[Tasks]
[a] According to the biography, in what month and year did Bruce become Ted DiBiase's publicist?
[b] Reproduce the part of the biography between "2003–2004: Career beginnings" and "winner Colin Chilvers).", inclusive.

=== Exercise text ===

William J Bruce III (born March 4, 1980)  is a Canadian author and publicist best known for his work with former NFL players as well as former wrestler Ted DiBiase.

2003–2004: Career beginnings
Bruce started his career while attending Kingston College in Niagara Falls, Canada. While in attendance there a neighbor broke a gas line. The school was evacuated and it was at this point that Bruce met a production manager who introduced him to the film Home Beyond the Sun (which is a film directed and produced by Academy Award winner Colin Chilvers).

2007–2010: Publicist
In March 2007, Bruce became the publicist and ministerial booking agent to the "Million Dollar Man" Ted DiBiase of World Wrestling Entertainment, a position he held until late 2010

Bruce has also worked as publicist to athletes like NFL player Shawn Harper and author Bill Bean of Discovery Channel.

=== Excerpted data ===

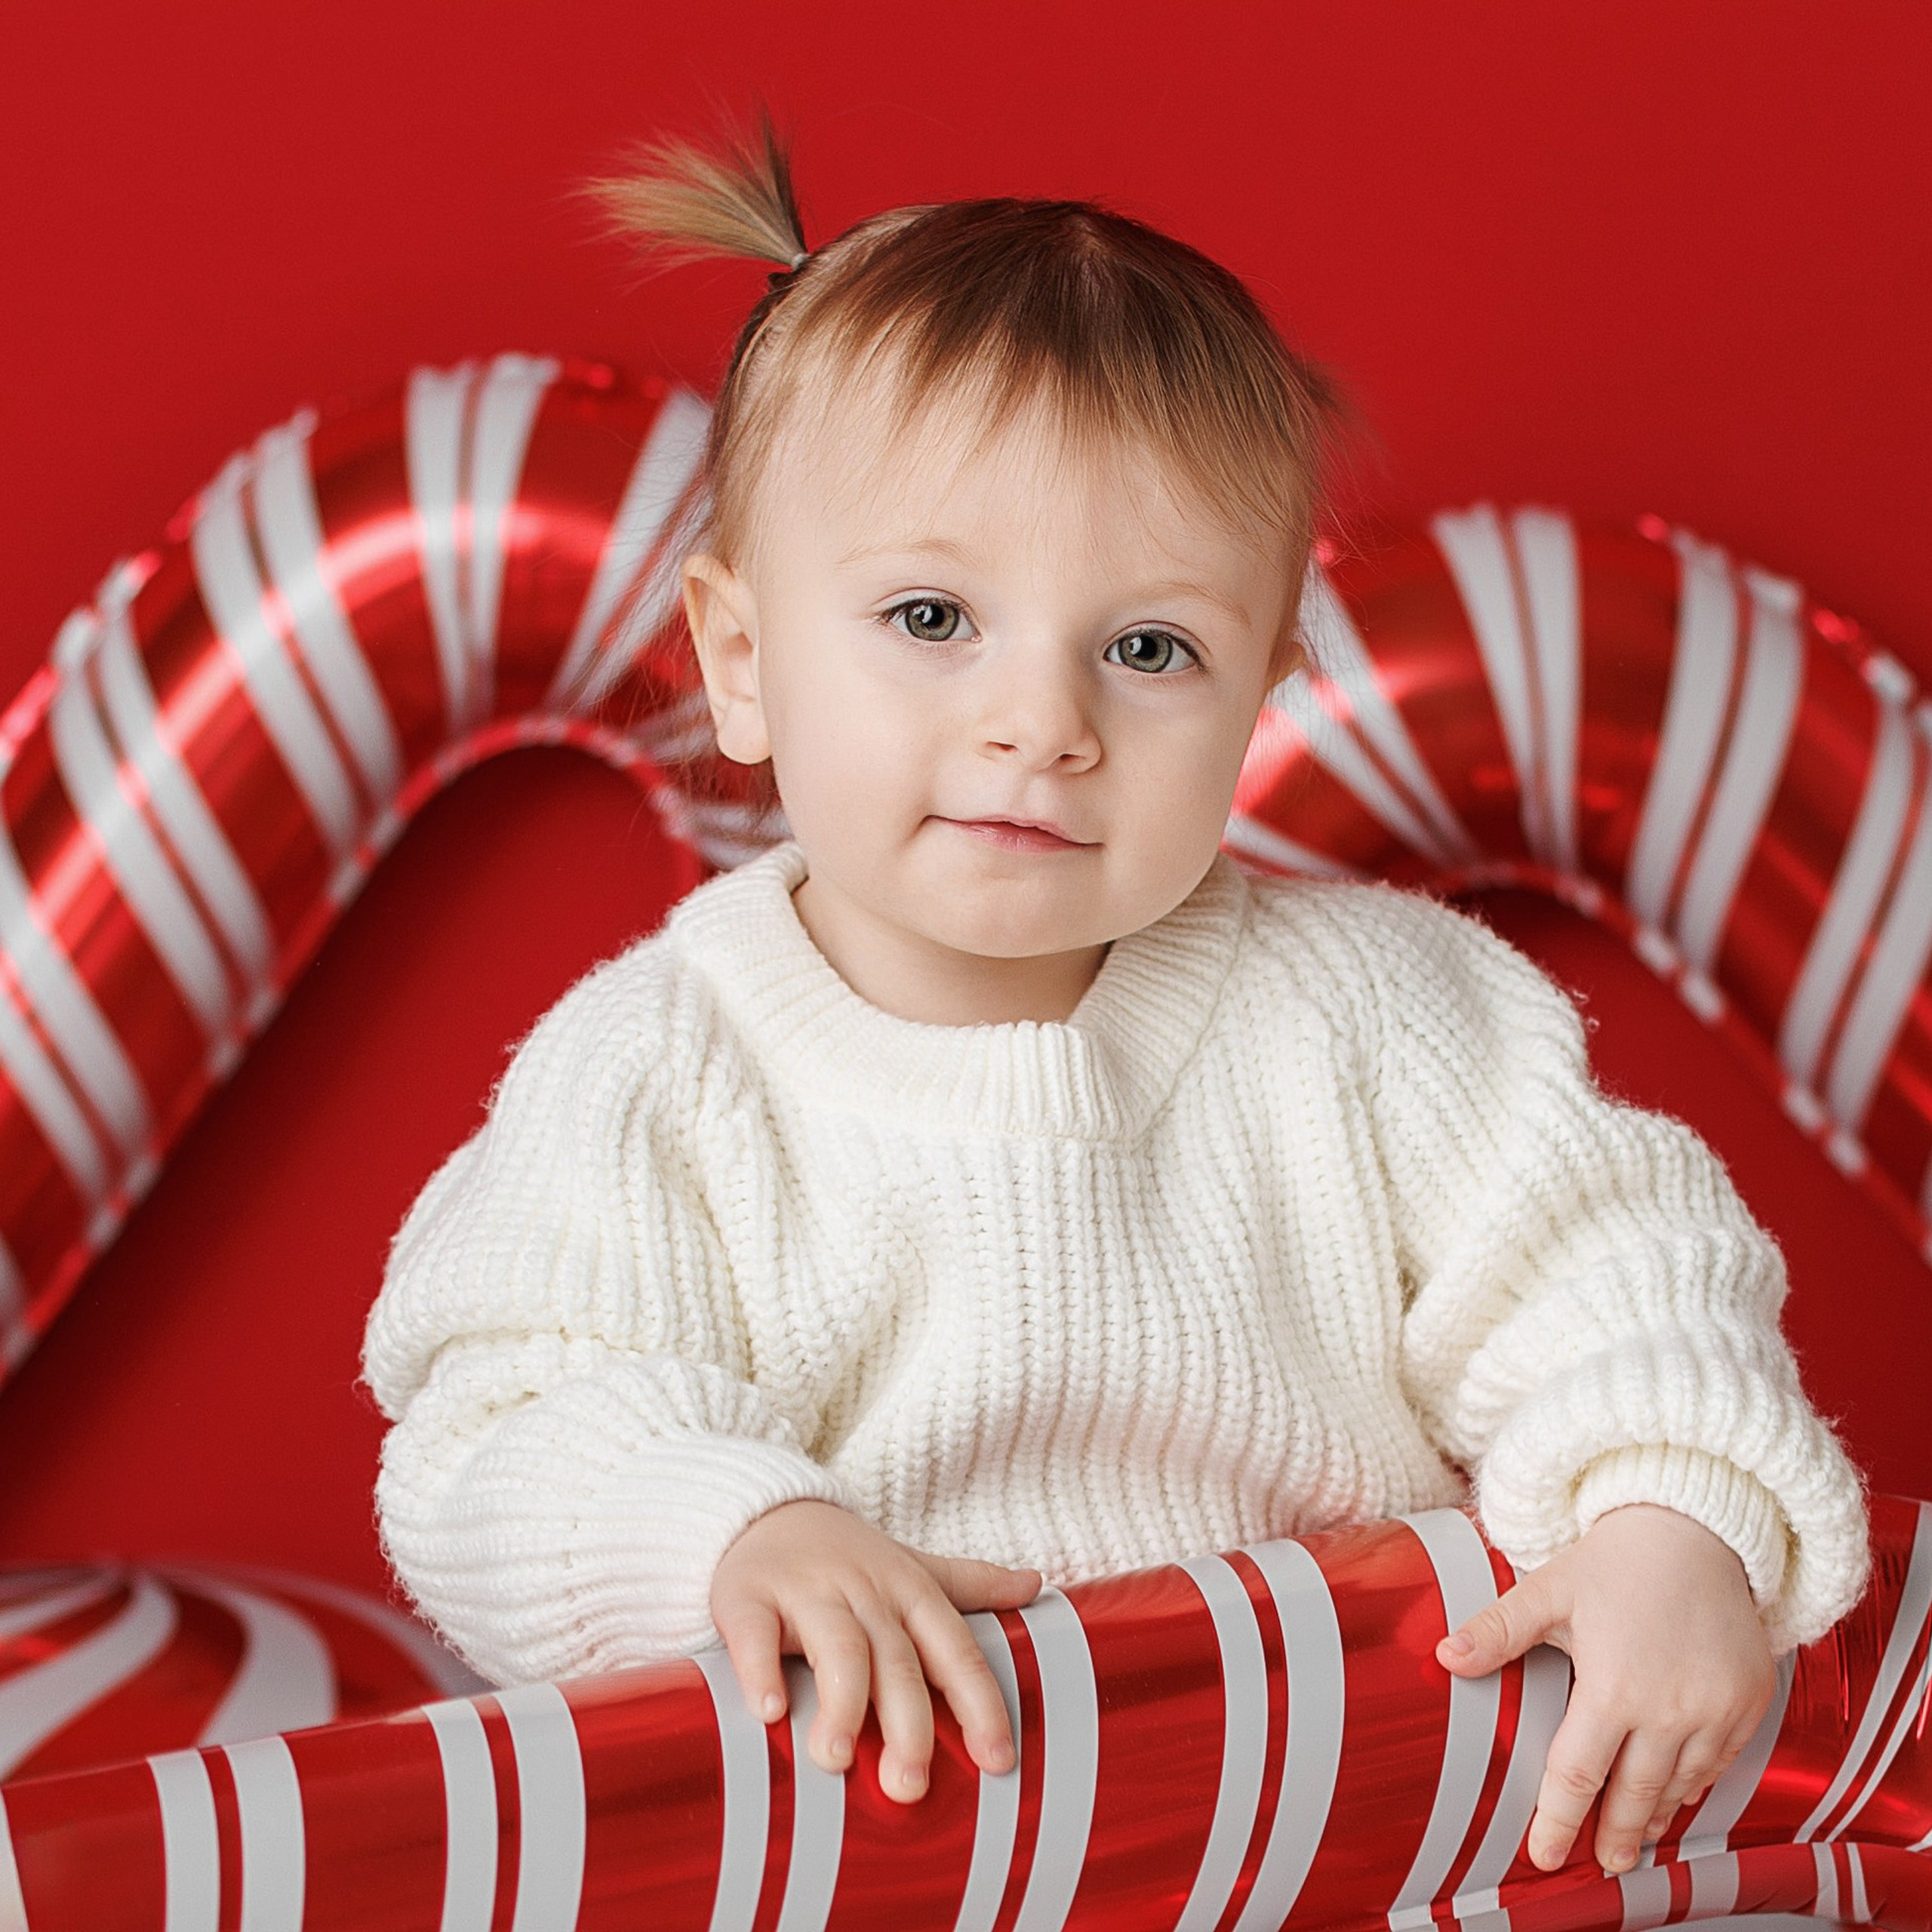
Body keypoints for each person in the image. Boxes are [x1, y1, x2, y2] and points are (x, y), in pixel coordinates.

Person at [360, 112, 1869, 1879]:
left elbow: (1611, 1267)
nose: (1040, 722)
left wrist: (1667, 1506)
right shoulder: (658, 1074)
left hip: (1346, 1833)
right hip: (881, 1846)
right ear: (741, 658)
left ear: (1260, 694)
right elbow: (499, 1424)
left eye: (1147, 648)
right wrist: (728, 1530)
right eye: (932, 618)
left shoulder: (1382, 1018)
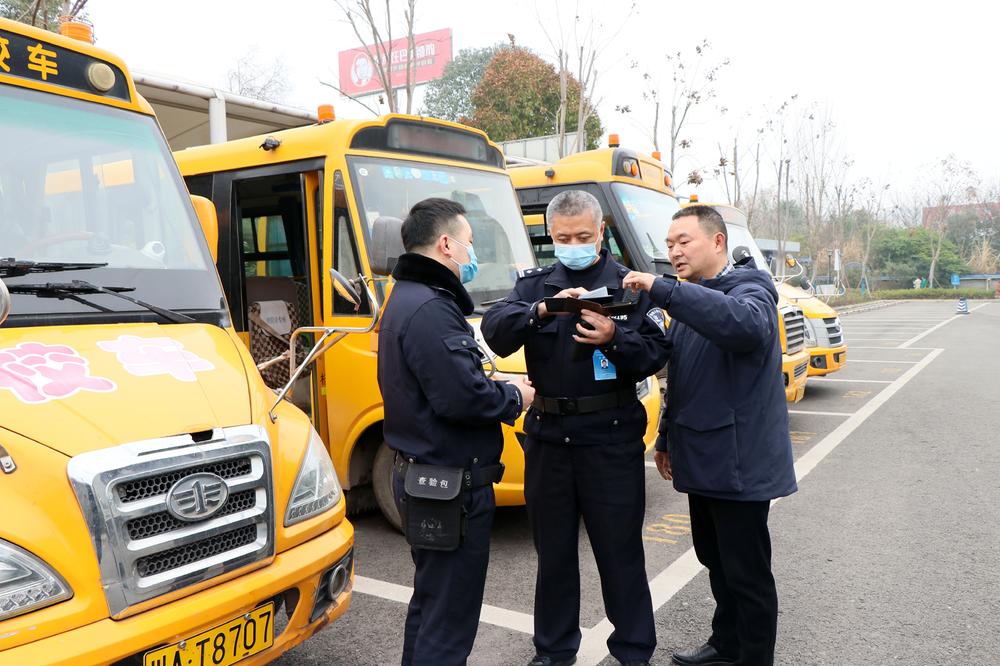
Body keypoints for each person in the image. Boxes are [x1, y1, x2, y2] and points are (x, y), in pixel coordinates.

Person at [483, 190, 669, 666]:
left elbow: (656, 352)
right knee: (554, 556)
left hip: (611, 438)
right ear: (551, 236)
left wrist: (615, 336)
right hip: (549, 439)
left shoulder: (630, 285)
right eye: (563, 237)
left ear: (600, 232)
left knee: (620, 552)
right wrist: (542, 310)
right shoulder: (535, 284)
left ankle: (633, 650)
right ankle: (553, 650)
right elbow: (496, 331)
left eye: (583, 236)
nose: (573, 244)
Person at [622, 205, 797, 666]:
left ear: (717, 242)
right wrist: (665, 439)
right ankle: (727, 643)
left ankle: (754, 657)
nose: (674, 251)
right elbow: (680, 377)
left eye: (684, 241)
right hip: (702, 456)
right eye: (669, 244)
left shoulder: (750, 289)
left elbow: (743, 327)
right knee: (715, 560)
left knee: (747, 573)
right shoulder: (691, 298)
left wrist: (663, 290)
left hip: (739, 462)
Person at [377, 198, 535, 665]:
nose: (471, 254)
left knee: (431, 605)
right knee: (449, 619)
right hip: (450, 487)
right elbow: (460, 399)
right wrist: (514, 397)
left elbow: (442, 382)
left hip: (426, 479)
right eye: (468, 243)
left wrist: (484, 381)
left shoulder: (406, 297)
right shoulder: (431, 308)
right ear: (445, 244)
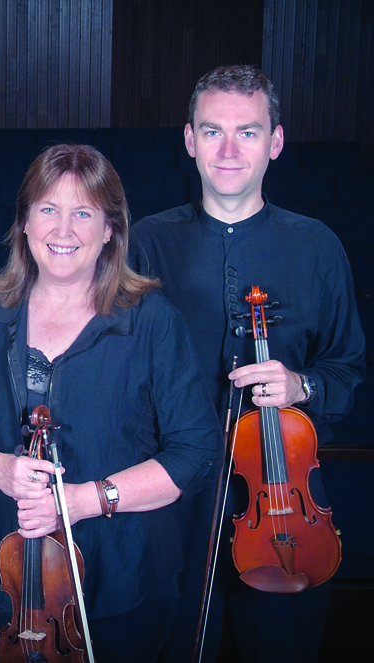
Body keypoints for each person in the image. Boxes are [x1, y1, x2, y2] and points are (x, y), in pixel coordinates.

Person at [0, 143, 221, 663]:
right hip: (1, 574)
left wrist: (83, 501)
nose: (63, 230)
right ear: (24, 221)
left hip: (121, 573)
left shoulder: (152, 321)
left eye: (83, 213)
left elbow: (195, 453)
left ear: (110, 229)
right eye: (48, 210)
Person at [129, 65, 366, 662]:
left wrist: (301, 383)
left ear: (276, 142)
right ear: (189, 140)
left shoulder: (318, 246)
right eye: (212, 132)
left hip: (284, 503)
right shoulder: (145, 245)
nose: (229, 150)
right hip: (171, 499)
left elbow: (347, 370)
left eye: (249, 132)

===

[Solutions for each task]
[a] March 2007

[b]
2003–2004: Career beginnings
Bruce started his career while attending Kingston College in Niagara Falls, Canada. While in attendance there a neighbor broke a gas line. The school was evacuated and it was at this point that Bruce met a production manager who introduced him to the film Home Beyond the Sun (which is a film directed and produced by Academy Award winner Colin Chilvers).